[Short task]
From the forum thread comparing Julia and Python for scientific computing, write out word for word the passage starting with "I agree that" and going on through "to, say, Astropy[0].".

[Quoted text]
++++++++++++++++++++

Python has the maturity and community size on its side, but Jul is catching up on that quickly.

spenczar5 1800 days ago

I agree that numba's JITted code needs debuggability improvements. I've been working on getting it to work with Linux's perf(1) for that reason.

The Julia-for-astronomy community is just microscopic right now, so it's hard to find useful libraries. Nothing comes close to, say, Astropy[0].

I'm not a huge fan of the current numpy stack for scientific code. I just don't think anyone should get too carried away and claim that Julia is taking the entire scientific world by storm. I don't know anyone in my department who has even looked at it seriously.

[0] https://www.astropy.org/

leephillips 1800 days ago

I’m aware that there is plenty of serious computation done with these tools. I don’t want to overstate; I merely meant that, for a fresh project, Julia is now a better choice for a large-scale simulation. Note that no combination of any of the faster implementations of Python + Numpy libraries has ever been used at the most demanding level of scientific computation. That has always been Fortran, with some C and C++, and now Julia.

“It turns out that phrasing things as array operations with numpy operators is quite natural in this field”

But if A and B are numpy arrays, then A + B will calculate the elementwise sum on a single core only, correct? It will vectorize, but not parallelize. All large-scale computation is multi-core.

spenczar5 1800 days ago

> Note that no combination of any of the faster implementations of Python + Numpy libraries has ever been used at the most demanding level of scientific computation. That has always been Fortran, with some C and C++, and now Julia.

This still seems like an overstatement, but maybe it depends on what you mean by "most demanding level." I work on systems for the Rubin Observatory, which is going to be the largest astronomical survey by a lot. There's a bunch of C++ certainly, but heaps of Python. For example, catalog simulation (https://www.lsst.org/scientists/simulations/catsim) is pretty much entirely in Python.

Take a look at `lsst/imsim`, for example, from the Dark Energy collaboration at LSST: https://github.com/LSSTDESC/imSim.

Maybe this isn't the "most demanding" but I don't really know why.

++++++++++++++++++++

[Source excerpt]
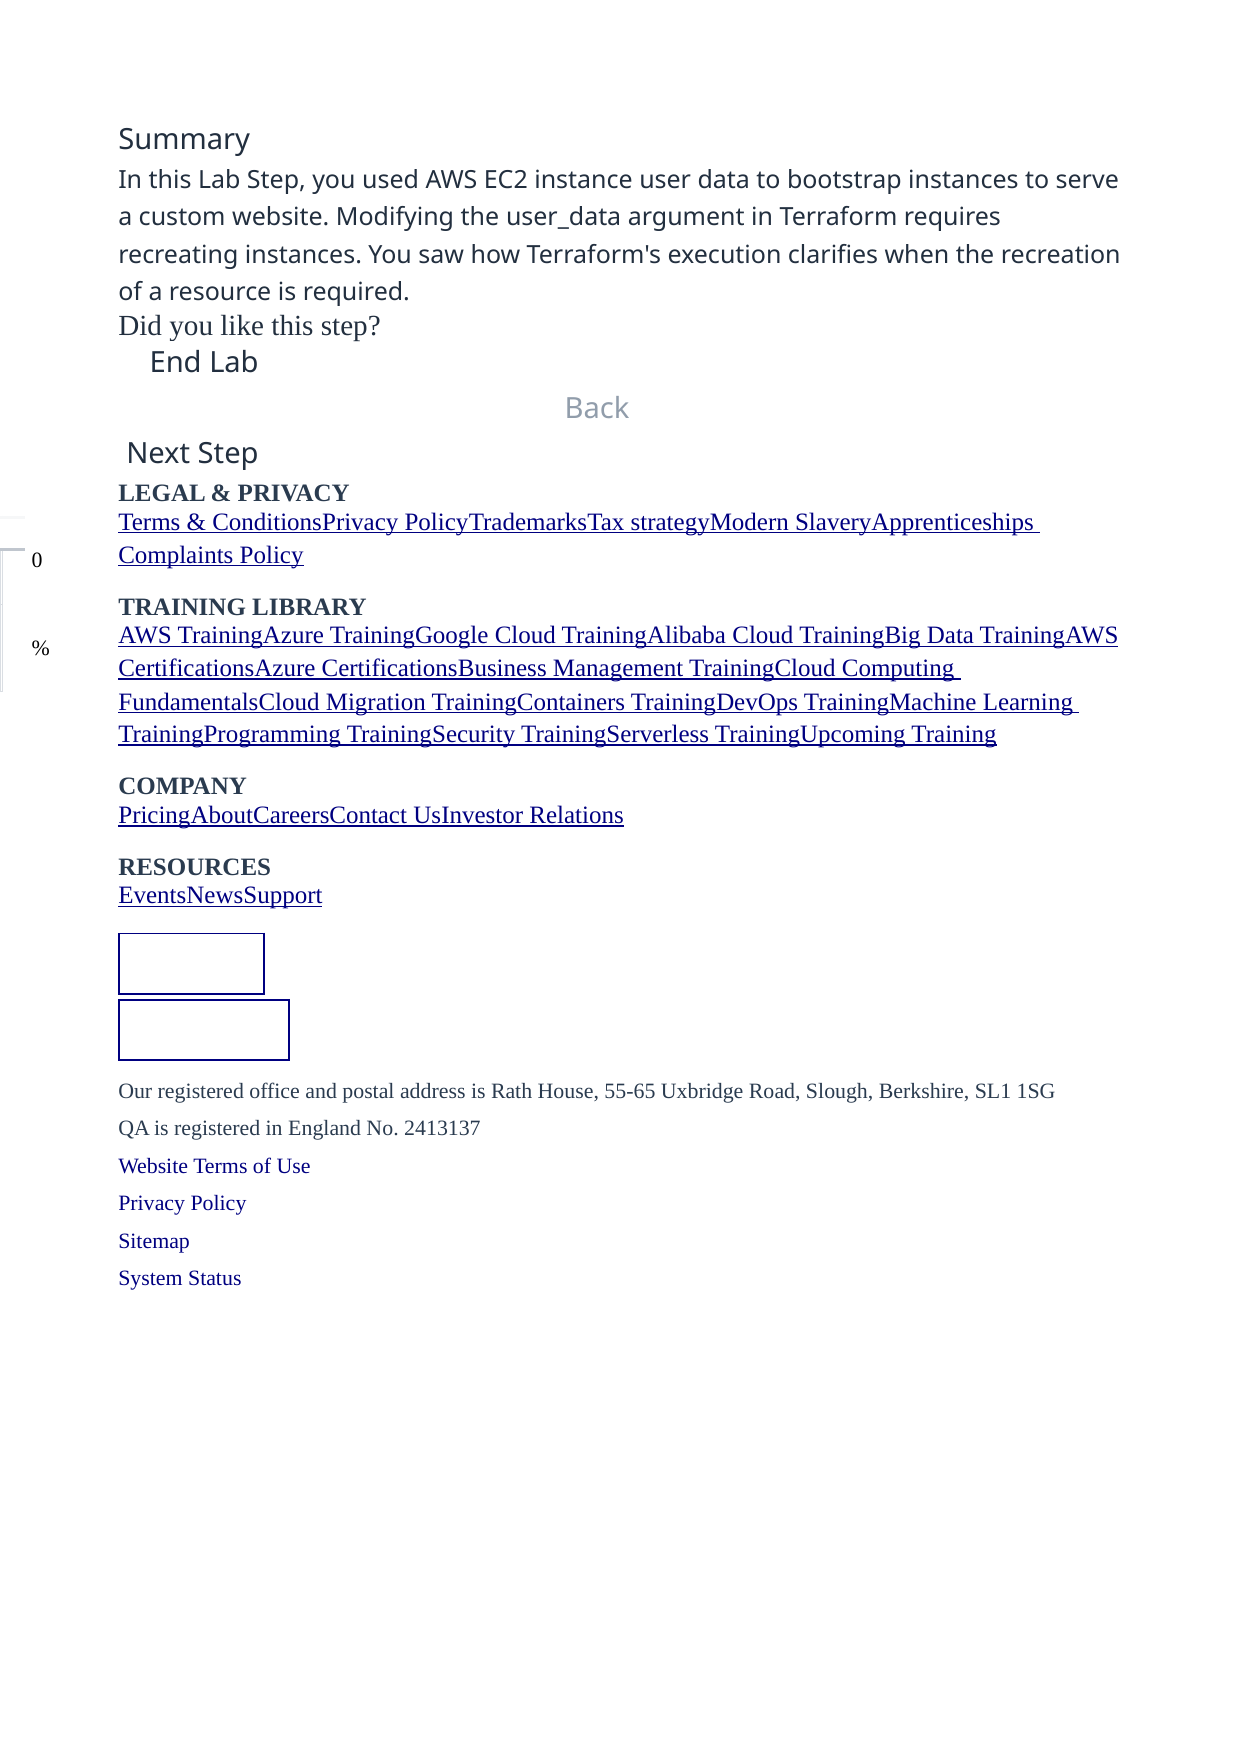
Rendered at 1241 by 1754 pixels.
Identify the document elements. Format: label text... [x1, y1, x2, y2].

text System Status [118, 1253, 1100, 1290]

++++++++++++++++++++

[Task answer]
I agree that numba's JITted code needs debuggability improvements. I've been working on getting it to work with Linux's perf(1) for that reason.

The Julia-for-astronomy community is just microscopic right now, so it's hard to find useful libraries. Nothing comes close to, say, Astropy[0].